Uolter, l’invito è diretto, pesante, decisivo, coraggioso. Uolter, lo sanno tutti che anche questo verrà disatteso. Vorrebbe dire cambiare davvero. Altro che Yes We can.

Il governo Prodi è caduto in terra di camorra. Ha forse sottovalutato non tanto Clemente Mastella, il leader del piccolo partito Udeur, ma i rischi che comportava l’inserimento nelle liste di una parte dei suoi uomini. Personaggi sconosciuti all’opinione pubblica, ma che negli atti di alcuni magistrati vengono descritti come cerniera tra pubblica amministrazione e criminalità organizzata. Nel frattempo il governo ha permesso al governatore della Campania Bassolino di galleggiare nonostante il suo fallimento nella gestione dell’emergenza rifiuti. E non ha capito che quella situazione rappresenta solo l’esempio più clamoroso di quel che può accadere quando il cedimento anche solo passivo della politica ad interessi criminali porta allo scacco


Ce n’è anche per l’uomo di Arcore. Non potrebbe essere altrimenti.

Il centrodestra guidato da Silvio Berlusconi assisteva muto o giustificatorio ai festeggiamenti del governatore della Sicilia Cuffaro per una condanna che confermava i suoi favori a vantaggio di un boss, limitandosi a scagionarlo dall’accusa di essere lui stesso un mafioso vero e proprio

Ve li ricordate i cannoli, no? Guai a dimenticarli.


E mi vengono in mente le parole che Giovanni Paolo II il 9 maggio del 1993 rivolse dalla collina di Agrigento alla Sicilia e all’Italia ferita dalle stragi di mafia: “Questo popolo… talmente attaccato alla vita, che ama la vita, che dà la vita, non può vivere sempre sotto la pressione di una civiltà contraria, civiltà della morte… Mi rivolgo ai responsabili… Un giorno verrà il giudizio di Dio”. Parole che avrebbero dovuto crescere nelle coscienze

È tempo di rendersi conto che la richiesta di candidati non compromessi va ben oltre la questione morale. Strappare la politica al suo connubio con la criminalità organizzata non è una scelta etica, ma una necessità di vitale autodifesa

Questione di sopravvivenza, insomma. E poi un sospiro di sollievo.

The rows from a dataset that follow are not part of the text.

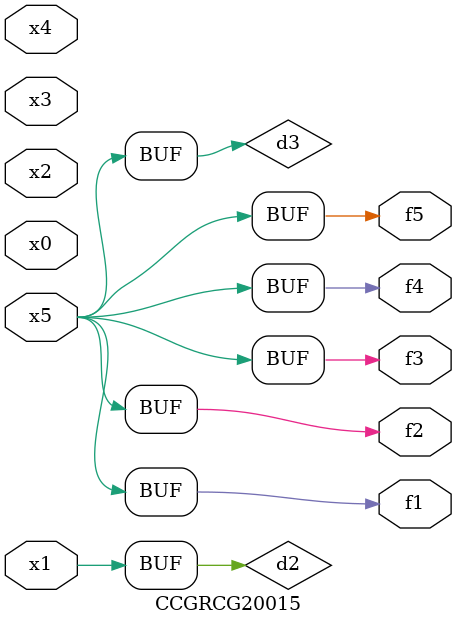
<source format=v>
module CCGRCG20015(
	input x0, x1, x2, x3, x4, x5,
	output f1, f2, f3, f4, f5
);

	wire d1, d2, d3;

	not (d1, x5);
	or (d2, x1);
	xnor (d3, d1);
	assign f1 = d3;
	assign f2 = d3;
	assign f3 = d3;
	assign f4 = d3;
	assign f5 = d3;
endmodule

</source>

Io non entrerò in politica. Il mio mestiere è quello di scrittore

E meno male.

Racconto il potere, ma non riuscirei a gestirlo. Non si tratta di rinunciare ad assumersi la propria responsabilità, ma considerarla parte del proprio lavoro

E meno male. Altrimenti chi lo verrebbe più a raccontare all’Italia assopita. L’ultima frase dell’articolo dà la cifra dell’arretratezza italiana. A occhio e croce, di almeno due secoli.

Nel 1793 la Costituzione francese aveva previsto il diritto all’insurrezione: forse è il momento di far valere in Italia il diritto alla non sopportazione. A non svendere il proprio voto. A dare ancora un senso alla scelta democratica, scegliendo di non barattare il proprio destino con un cellulare o la luce pagata per qualche mese

E magari. Di non averne neppure disperatamente bisogno.